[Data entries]
● ● ● ● ●
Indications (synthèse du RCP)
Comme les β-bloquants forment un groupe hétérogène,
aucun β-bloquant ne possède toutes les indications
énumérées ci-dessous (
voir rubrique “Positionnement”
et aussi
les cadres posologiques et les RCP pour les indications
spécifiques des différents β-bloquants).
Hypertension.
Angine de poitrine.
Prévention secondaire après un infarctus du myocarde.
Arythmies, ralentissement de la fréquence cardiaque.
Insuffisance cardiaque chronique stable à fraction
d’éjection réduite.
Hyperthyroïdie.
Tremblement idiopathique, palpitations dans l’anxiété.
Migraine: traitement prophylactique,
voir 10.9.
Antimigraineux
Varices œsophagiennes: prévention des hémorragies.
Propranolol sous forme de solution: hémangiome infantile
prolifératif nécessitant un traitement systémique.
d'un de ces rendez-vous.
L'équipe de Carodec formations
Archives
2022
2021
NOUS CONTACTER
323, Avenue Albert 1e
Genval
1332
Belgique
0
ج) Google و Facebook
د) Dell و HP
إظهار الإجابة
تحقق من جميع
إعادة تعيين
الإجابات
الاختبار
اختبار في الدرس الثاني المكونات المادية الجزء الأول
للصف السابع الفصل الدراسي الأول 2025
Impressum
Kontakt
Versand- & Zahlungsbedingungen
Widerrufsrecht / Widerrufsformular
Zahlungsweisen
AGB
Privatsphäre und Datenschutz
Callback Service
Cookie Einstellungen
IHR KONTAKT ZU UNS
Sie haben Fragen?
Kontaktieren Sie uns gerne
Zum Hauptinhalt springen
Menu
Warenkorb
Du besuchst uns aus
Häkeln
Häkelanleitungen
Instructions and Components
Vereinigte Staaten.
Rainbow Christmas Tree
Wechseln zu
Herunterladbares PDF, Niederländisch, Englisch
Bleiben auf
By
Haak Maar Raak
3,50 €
● ● ● ● ●
**JOB ITEM**:
Quote all of the entries verbatim.

**OUTPUT BELOW**:
Indications (synthèse du RCP)
Comme les β-bloquants forment un groupe hétérogène,
aucun β-bloquant ne possède toutes les indications
énumérées ci-dessous (
voir rubrique “Positionnement”
et aussi
les cadres posologiques et les RCP pour les indications
spécifiques des différents β-bloquants).
Hypertension.
Angine de poitrine.
Prévention secondaire après un infarctus du myocarde.
Arythmies, ralentissement de la fréquence cardiaque.
Insuffisance cardiaque chronique stable à fraction
d’éjection réduite.
Hyperthyroïdie.
Tremblement idiopathique, palpitations dans l’anxiété.
Migraine: traitement prophylactique,
voir 10.9.
Antimigraineux
Varices œsophagiennes: prévention des hémorragies.
Propranolol sous forme de solution: hémangiome infantile
prolifératif nécessitant un traitement systémique.
d'un de ces rendez-vous.
L'équipe de Carodec formations
Archives
2022
2021
NOUS CONTACTER
323, Avenue Albert 1e
Genval
1332
Belgique
0
ج) Google و Facebook
د) Dell و HP
إظهار الإجابة
تحقق من جميع
إعادة تعيين
الإجابات
الاختبار
اختبار في الدرس الثاني المكونات المادية الجزء الأول
للصف السابع الفصل الدراسي الأول 2025
Impressum
Kontakt
Versand- & Zahlungsbedingungen
Widerrufsrecht / Widerrufsformular
Zahlungsweisen
AGB
Privatsphäre und Datenschutz
Callback Service
Cookie Einstellungen
IHR KONTAKT ZU UNS
Sie haben Fragen?
Kontaktieren Sie uns gerne
Zum Hauptinhalt springen
Menu
Warenkorb
Du besuchst uns aus
Häkeln
Häkelanleitungen
Instructions and Components
Vereinigte Staaten.
Rainbow Christmas Tree
Wechseln zu
Herunterladbares PDF, Niederländisch, Englisch
Bleiben auf
By
Haak Maar Raak
3,50 €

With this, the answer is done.